Un temps. Il relève la tête, regarde enfin Diane dans les yeux, murmure comme un noyé :
RICHARD. Il vaut mieux épouser que souffrir : j’épouserai.
DIANE. Attention, la décision est grave et demande réflexion.
RICHARD. Il n’y a qu’une réflexion qui vaille : je ne veux pas être davantage malheureux que je ne le suis. Rends-moi ce service, je suis venu pour ça : vois la fille, vois la mère, communique-leur mes intentions.
Il ne soupçonne pas à quel point il choque Diane.
DIANE. Quoi ? C’est à moi de leur proposer ?
RICHARD. Moi, elles ne me recevront même pas.
DIANE. Débrouille-toi sans moi, je déteste le rôle que tu m’attribues.
Il fond sur elle, l’enlace et utilise son ascendant physique pour l’empêcher de résister.

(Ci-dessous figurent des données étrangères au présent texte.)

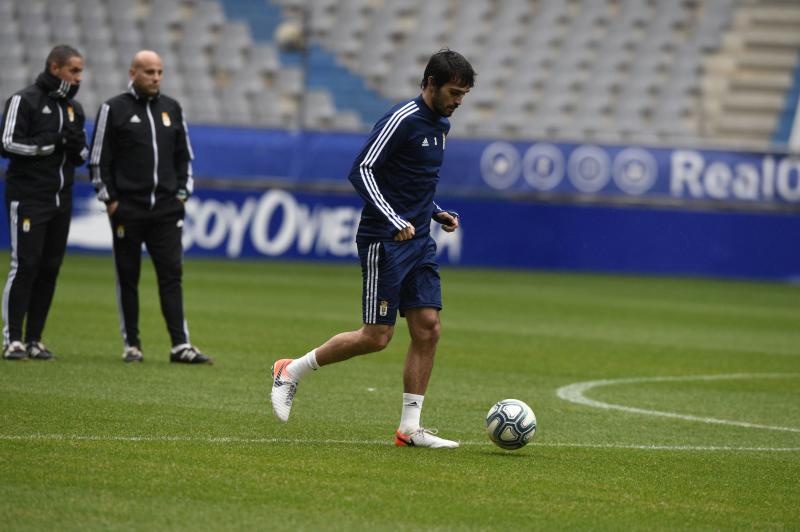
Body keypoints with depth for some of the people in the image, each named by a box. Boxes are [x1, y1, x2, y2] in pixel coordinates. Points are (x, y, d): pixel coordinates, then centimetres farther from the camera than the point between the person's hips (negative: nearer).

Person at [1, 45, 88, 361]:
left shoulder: (74, 108, 16)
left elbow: (82, 156, 20)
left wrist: (78, 147, -3)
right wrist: (52, 142, -17)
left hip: (61, 201, 7)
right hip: (27, 199, -7)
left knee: (50, 269, 4)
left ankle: (34, 340, 8)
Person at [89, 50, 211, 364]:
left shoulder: (172, 109, 12)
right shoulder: (114, 109, 0)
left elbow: (184, 156, 20)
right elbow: (98, 160, -1)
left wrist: (182, 193, 10)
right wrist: (109, 200, -6)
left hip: (167, 209, 3)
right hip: (127, 209, -3)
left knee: (172, 274, -3)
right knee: (128, 277, 3)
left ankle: (180, 345, -6)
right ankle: (131, 345, 9)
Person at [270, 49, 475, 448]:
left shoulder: (440, 126, 14)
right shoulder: (401, 119, -15)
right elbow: (360, 171, -19)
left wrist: (436, 213, 13)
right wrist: (394, 221, -26)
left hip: (418, 242, 9)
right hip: (384, 242, -9)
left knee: (428, 329, 0)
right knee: (376, 336, -7)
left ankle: (409, 429, 4)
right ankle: (291, 372, 10)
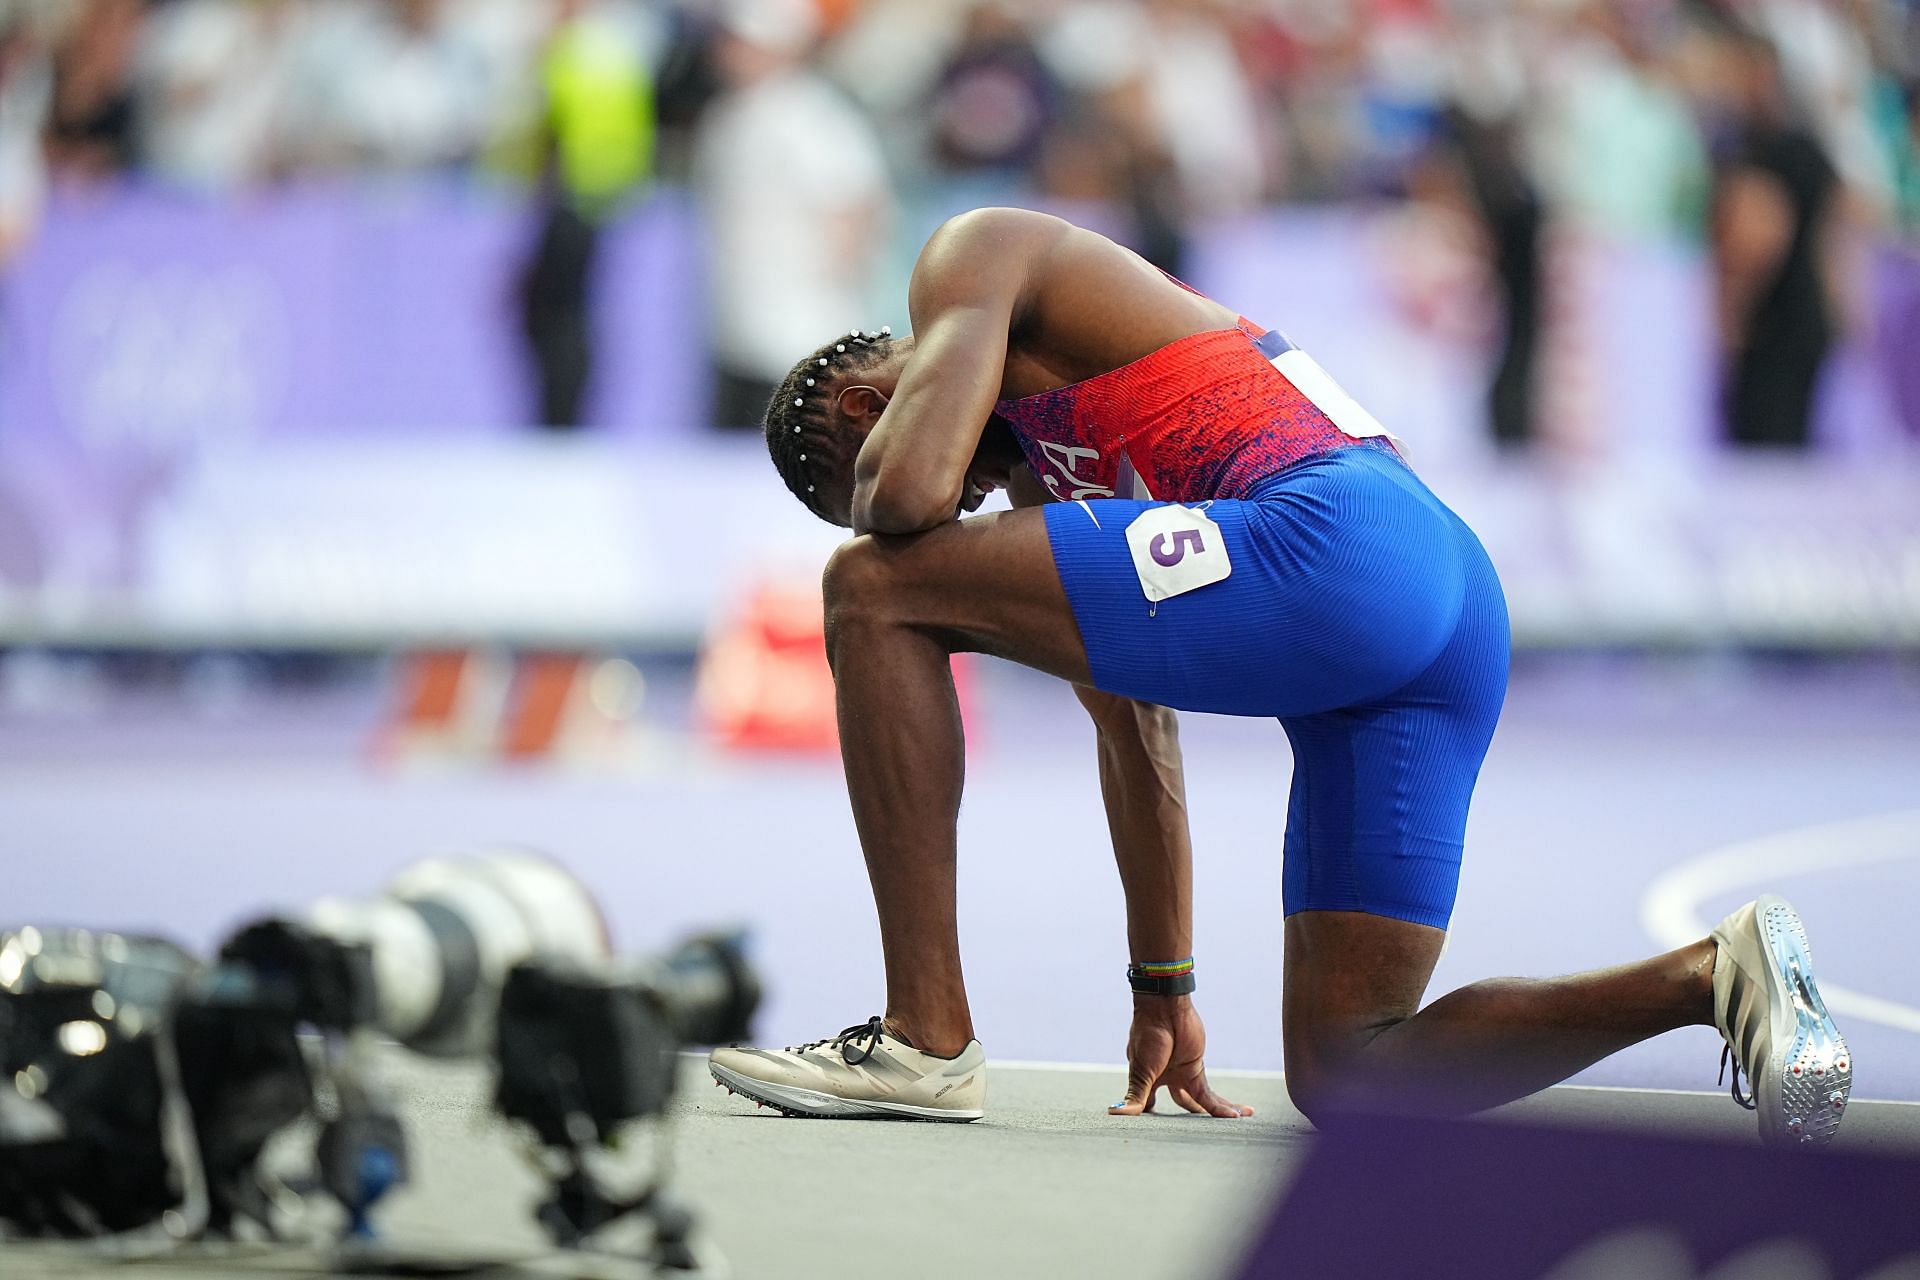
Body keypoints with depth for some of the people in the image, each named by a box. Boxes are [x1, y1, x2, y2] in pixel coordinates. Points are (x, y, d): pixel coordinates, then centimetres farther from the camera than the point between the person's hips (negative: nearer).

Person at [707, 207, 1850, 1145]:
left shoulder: (973, 257, 12)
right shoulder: (1048, 467, 38)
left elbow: (908, 491, -7)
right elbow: (1136, 733, 41)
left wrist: (882, 518, 19)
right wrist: (1164, 993, 43)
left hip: (1330, 542, -10)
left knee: (875, 591, -2)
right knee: (1342, 1078, 9)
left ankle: (928, 1040, -4)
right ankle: (1712, 976, -5)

RICHARD. Diane, si tu m’abandonnes, je suis perdu. Si tu ne me précèdes pas, j’irai là-bas, je forcerai leur porte, j’entrerai malgré la mère et dans l’état de violence où je suis, je ne sais… (Avec émotion.) Je t’en conjure, Diane, au nom de notre amitié.
DIANE. D’accord.
Il lui baise les mains avec effusion.
DIANE (embarrassée). Eh bien, ne suis-je pas bonne ? Trouve une autre femme qui en ferait autant !
RICHARD. Merci. Tu es ma seule véritable amie. Quand vas-tu les voir ?
DIANE. Dès demain.
RICHARD (l’implorant avec tendresse). Demain ? Demain soir ? Demain après-midi ?
DIANE (cédant). Demain matin !
RICHARD. Merci, Diane, merci. Tu me sauves la vie. Je vais dormir un peu. Ou du moins essayer, cette fois.
Il l’embrasse et sort. Diane demeure soucieuse. Après quelques secondes, Madame Pommeray s’avance en tripotant les piles de sa prothèse auditive.
MADAME POMMERAY. Ah, tu es seule ? Il m’avait semblé entendre des voix.
Dépitée, elle donne une légère tape à son appareil.
MADAME POMMERAY. Mon médecin prétend que je deviens sourde alors que c’est tout le contraire : j’entends des voix que personne n’entend.
Diane ne réagit pas.
MADAME POMMERAY. Au fond, Tirésias, le devin de l’Antiquité, était comme cela : un voyant aveugle. Crois-tu que je devrais mettre une plaque sur ton palier : « Madame Tirésias, écouteuse de silence, capteuse de voix éteintes, sondeuse d’âmes disparues » ? Ça pourrait arrondir mes revenus…
Elle constate que sa fille, plongée dans ses pensées, ne cille pas.
MADAME POMMERAY. Toi, tu n’es pas sourde mais tu n’écoutes pas. (Agitant ses mains.) Coucou, c’est moi la fée Clochette !
N’obtenant pas de réponse, elle frappe dans ses mains. Diane se réveille.
MADAME POMMERAY. Tu as une drôle de tête. Tu as l’air sombre.
DIANE. Oui. Je viens de perdre tout le respect qu’il me restait pour l’amour.